From this sort of thing, I assume, comes the Memory Palace/method of loci idea, wherein you build a place in your head and anchor data you need to remember to certain locations and objects within it. When you're trying to remember something, you walk yourself through it to the information you need, in the same way that I have to kind of get past the idea of the regiment of armored boars in order to reach the idea of their boarless-but-humvee-infested campsite. Fortunately, I used to play World of Warcraft, and so am accustomed to getting past armored boars.

So the idea sounds cutesy, but it does work in some circumstances. Sometimes, though, the sci-fi and fantasy authors get hold of it! More because it is poetically useful than because they want to describe its psychological underpinnings.
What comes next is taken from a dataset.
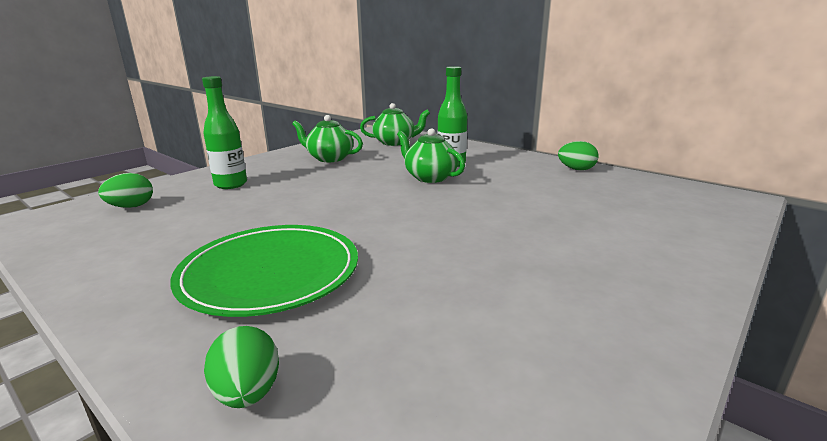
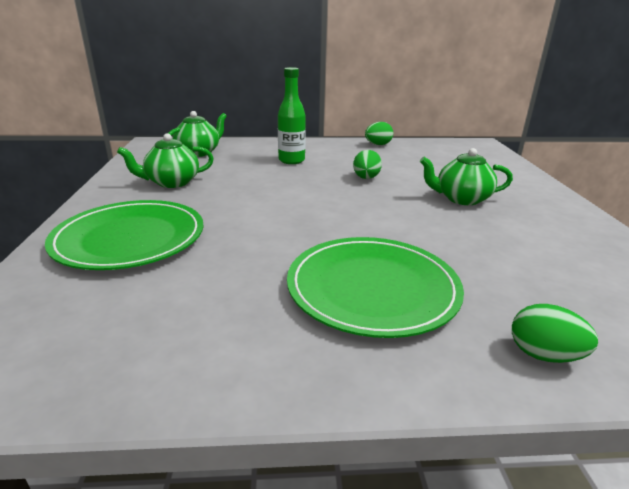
camera: 45 degrees left, 5 degrees up
(131, 207) = (62, 305): green egg -> green egg (366, 178)
(231, 184) = (130, 238): green bottle -> green plate
(430, 177) = (302, 176): green teapot -> green teapot (461, 199)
Books I've read in which the concept shows up include Kate Elliott's Crown of Stars series and John Crowley's Little, Big, in which wizards have memory palaces, and Chris Moriarty's Spin State, in which an AI has one. In all of these examples, as one might expect, walking through the memory palace means more than just remembering stuff.
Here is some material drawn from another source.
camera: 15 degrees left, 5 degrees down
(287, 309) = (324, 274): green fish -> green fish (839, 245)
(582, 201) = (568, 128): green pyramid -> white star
In Crown of Stars, Liath does it to comfort herself and detach herself from reality while undergoing terrible things, and in Little, Big, Hawksquill uses landmarks made from things she knows to get to things she doesn't know. In both of these cases, it represents a kind of trance state, in which the characters are able to do things they ordinarily couldn't. In Spin State, when the heroine ends up in the AI Cohen's memory palace, it acts as a metaphor for intimacy and revelation. The way the palace is described in the fantasy books is similar to the way that people often describe lucid dreaming, while in the sci-fi book, it's more like the Holodeck. In all three it's treated as a physical location with sensory value, malleable only within limits.
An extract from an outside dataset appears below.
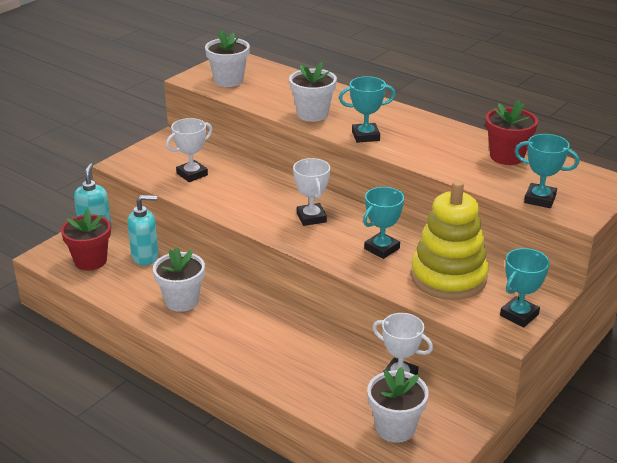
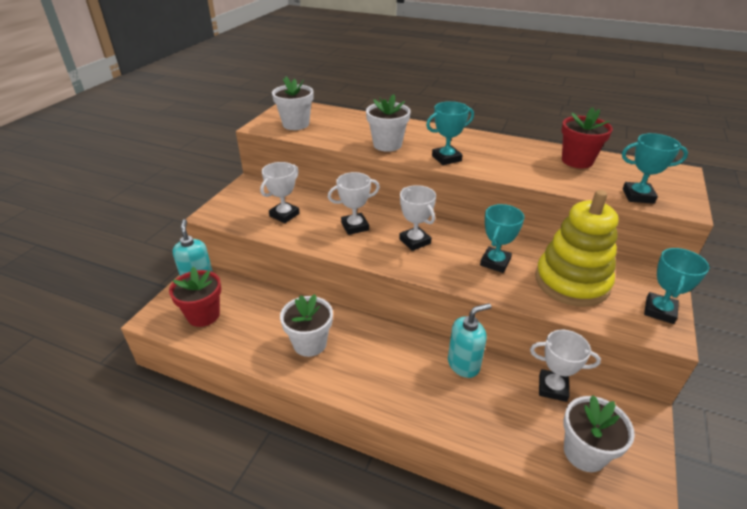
camera: 15 degrees left, 5 degrees up
(145, 257) = (256, 301): turquoise soap dispenser -> turquoise soap dispenser (463, 364)
(258, 195) = (355, 226): none -> white trophy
As a reality check, this isn't very accurate - I sadly do not go into Darkover-related lucid dreams while doing my flashcards - except for the part where it's not easy to change things! It's hard to change your mnemonics after the fact if you find you've formed them poorly. Like, if I've incorporated an image of an enraged ballerina into the mnemonic for the kanji for "pastry," and later on get to an actual primitive that Heisig decides to dub "enraged ballerina," I will be forever trying to wrongly impose Heisig's enraged ballerina onto that poor pastry. The pastry will be totally defenseless against the ballerina. My only choice will be to visualize two separate and visually distinct enraged ballerinas, one of whom exists only in pastry-related contexts. Maybe that one can be Fakir.

(This isn't a real example, so please do not go looking for this excellent primitive.)

The other issue with these conceptions is that they treat the memory palace as a kind of structure into which one organizes one's entire memory - like, the names of people in your Japanese class, and the history of the Axumite Empire, and where you put all your hats. You just walk to a different area to get to the different conceptual space. I don't think anyone really does that, except maybe as kind of an aesthetic thing, because you don't really need to "walk" anywhere to know that you want kanji rather than digits of pi - they're entirely different types of information. "Oh, and over there past the French verb conjugation statuary garden, engulfed in eternal darkness, is Kinkakuji, which contains Pokemon 1-251. 252 on up are in a bleak, crumbling tower in the center of the ancient cedar grove representing the quadratic equation. Ironically, I cannot for the life of me remember why!" But I guess it is cooler to have it all in one place, because then it can represent the soul and suchlike.